§ STATED PROBLEM A
List every use case for file type detection that the post on testing Magika names in its bulleted list.
§ STATED PROBLEM B
According to the post on testing Magika, how many files were in the test corpus?
§ STATED PROBLEM C
From the post on testing Magika, reproduce the passage that opens with the words containing "This environment was" and closes with "in containerised workflows.".

Testing Magika
Google recently announced the release of Magika, an “AI-powered file-type identification system”. I tested this on a corpus of nearly 125k files to see how it fared.
Why?
File type detection is useful in a number of places, such as:
- Anti-spam - detecting unwanted attachments, for example those with executable content.
- Website uploads - allowing certain types of content whilst avoiding others.
- Malware reverse engineering - determining what actions to run on a particular file.
Some of these use cases are speed sensitive. For example anti-spam measures typically need to run within the SMTP session (e.g. in seconds) and users want timely feedback when uploading documents to a website. Others are more forgiving, and can potentially run in a slower pipeline.
Tools for file type identification have been around for a long time, for example TRiD and file. I was specifically interested in Magika as a new approach to a problem that has various challenges. It also has a Python API, making it easy to build into other tools.
The test bench
All tests below were run inside a virtual machine on commodity hardware. The VM had access to 2 cores of an Intel CPU1 and 2GB RAM. The files were stored on a consumer solid-state drive.
This environment was chosen purposefully. It would be cheap and easy to spin up a powerful cloud compute instance with 16 cores and thousands of IOPs2. However, accurate and fast detection of file types is useful in lots of places, including on laptops and in containerised workflows.
All tests were repeated a small number of times, to minimise the effects of caching or other system load. No significant deviation from the figures below was observed, but the results are not presented as scientific.
The corpus
The files chosen for testing are attachments collected over the past few years from a spam sinkhole. The data totalled 6.1GB in 124,791 files. File sizes are dominated by two buckets at 16KB-32K and 64KB-128KB, as seen below.
All files are named with their SHA256 hash - none have file extensions or any other metadata that might be useful for type detection.
Using file
Before testing Magika it’s helpful to have a baseline. The virtual machine used has file
version 5.443.
Running file
takes just over a minute across the data4:
$ time find . -type f | file --extension -f - > ~/magic-results.txt
15.56s user 7.31s system 29% cpu 1:16.85 total
As the corpus comes from spam email it’s no surprise that ~98% are PDF files according to file
(122,768 total).
Excluding the PDF files, the suggestion from file
for the remainder is:
Values marked ???
are outliers that I chose not to correct when compiling the statistics. The majority of these are ZIP files which file
correctly identified. However, file
did not suggest an extension. This may or may not be relevant to a specific use-case for file type detection.
Using Magika
For the tests I used Magika version 0.5.1 with the model standard_v1
(the latest at the time of writing). The model has labels for 115 content types, plus an extra labelled unknown
. In contrast the version of file
used for testing has a magic database with approximately 3,549 patterns across 2,738 file types5.
Running the magika
executable takes 22 minutes:
$ magika -r . --json > ~/magika-results.json
2203.23s user 20.81s system 166% cpu 22:19.53 total
Some of the speed difference can likely be explained by the implementation of Magika in Python, rather than C. Many of the underlying libraries such as numpy are C code but the transition from Python to C will prove to be a bottleneck. However, this is ~17x slower than file
- a significant difference.

§ DATA PROVIDED

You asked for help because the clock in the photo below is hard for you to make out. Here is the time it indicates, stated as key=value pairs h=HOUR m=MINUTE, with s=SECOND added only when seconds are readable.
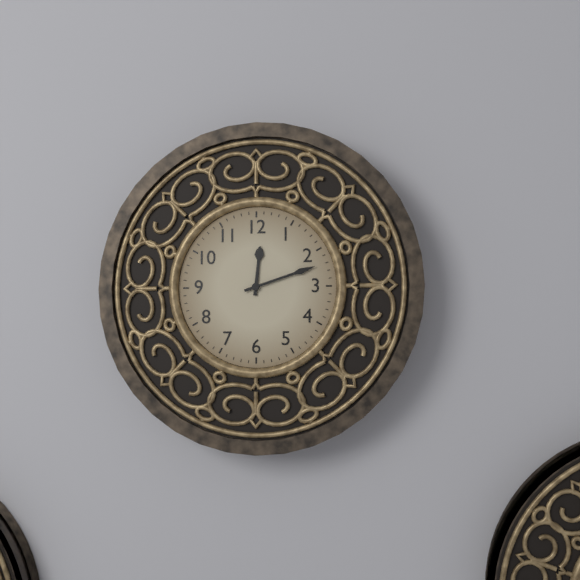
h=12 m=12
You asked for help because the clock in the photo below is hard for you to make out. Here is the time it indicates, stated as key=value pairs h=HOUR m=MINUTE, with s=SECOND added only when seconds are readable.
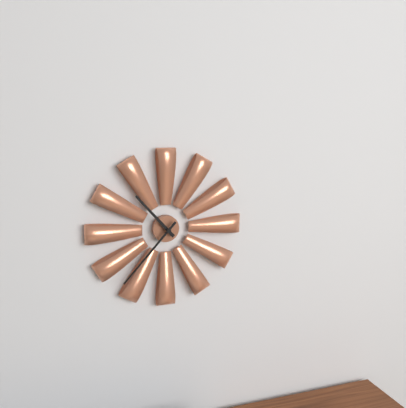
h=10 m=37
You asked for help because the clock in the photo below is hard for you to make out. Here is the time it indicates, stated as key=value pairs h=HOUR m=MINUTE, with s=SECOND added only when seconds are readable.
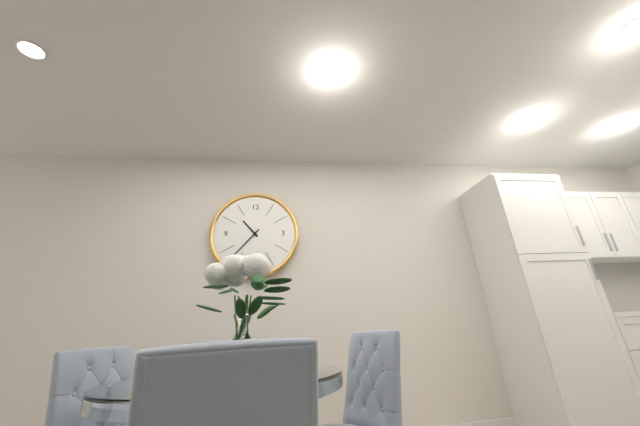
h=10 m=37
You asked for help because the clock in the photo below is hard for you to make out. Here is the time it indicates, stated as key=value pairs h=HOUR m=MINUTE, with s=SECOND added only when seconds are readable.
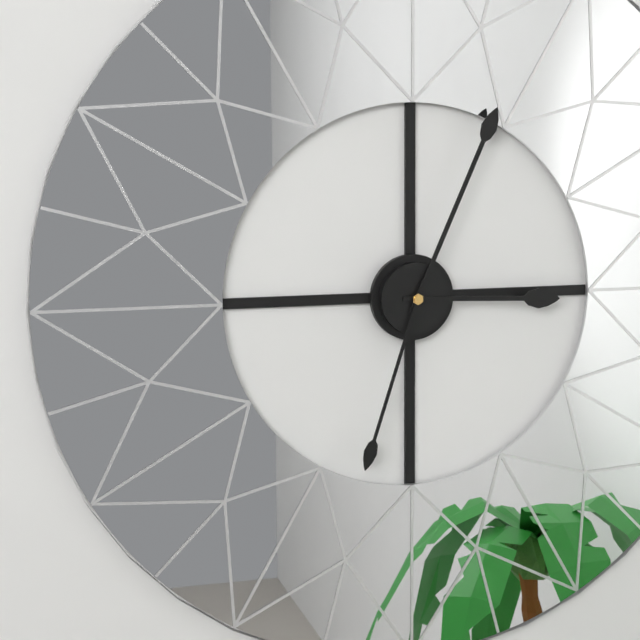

...

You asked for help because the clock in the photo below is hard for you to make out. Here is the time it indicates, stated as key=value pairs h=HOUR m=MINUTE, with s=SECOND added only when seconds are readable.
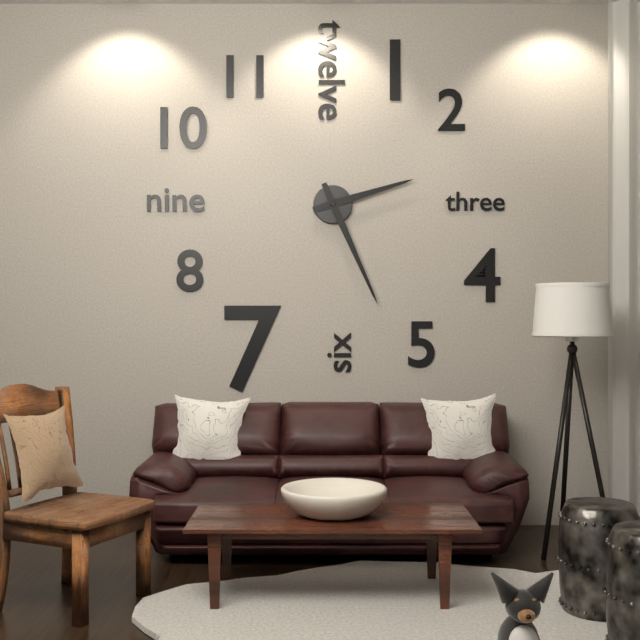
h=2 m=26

...

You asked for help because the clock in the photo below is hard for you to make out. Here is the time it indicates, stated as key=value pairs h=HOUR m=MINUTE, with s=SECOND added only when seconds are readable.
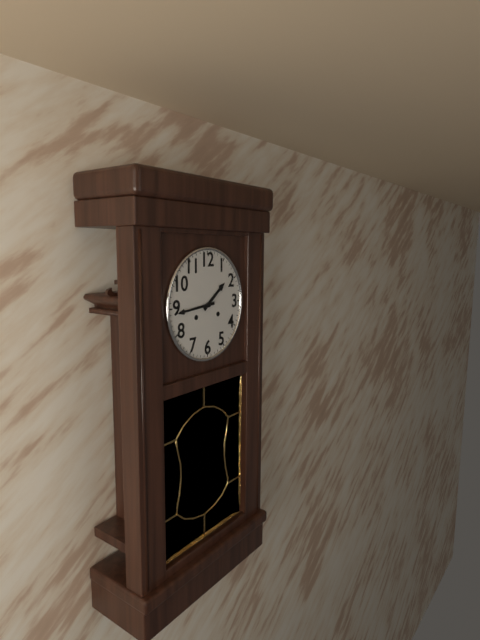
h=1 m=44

§ SOLUTION A
- Anti-spam
- Website uploads
- Malware reverse engineering

§ SOLUTION B
124,791 files, totaling 6.1GB.

§ SOLUTION C
This environment was chosen purposefully. It would be cheap and easy to spin up a powerful cloud compute instance with 16 cores and thousands of IOPs2. However, accurate and fast detection of file types is useful in lots of places, including on laptops and in containerised workflows.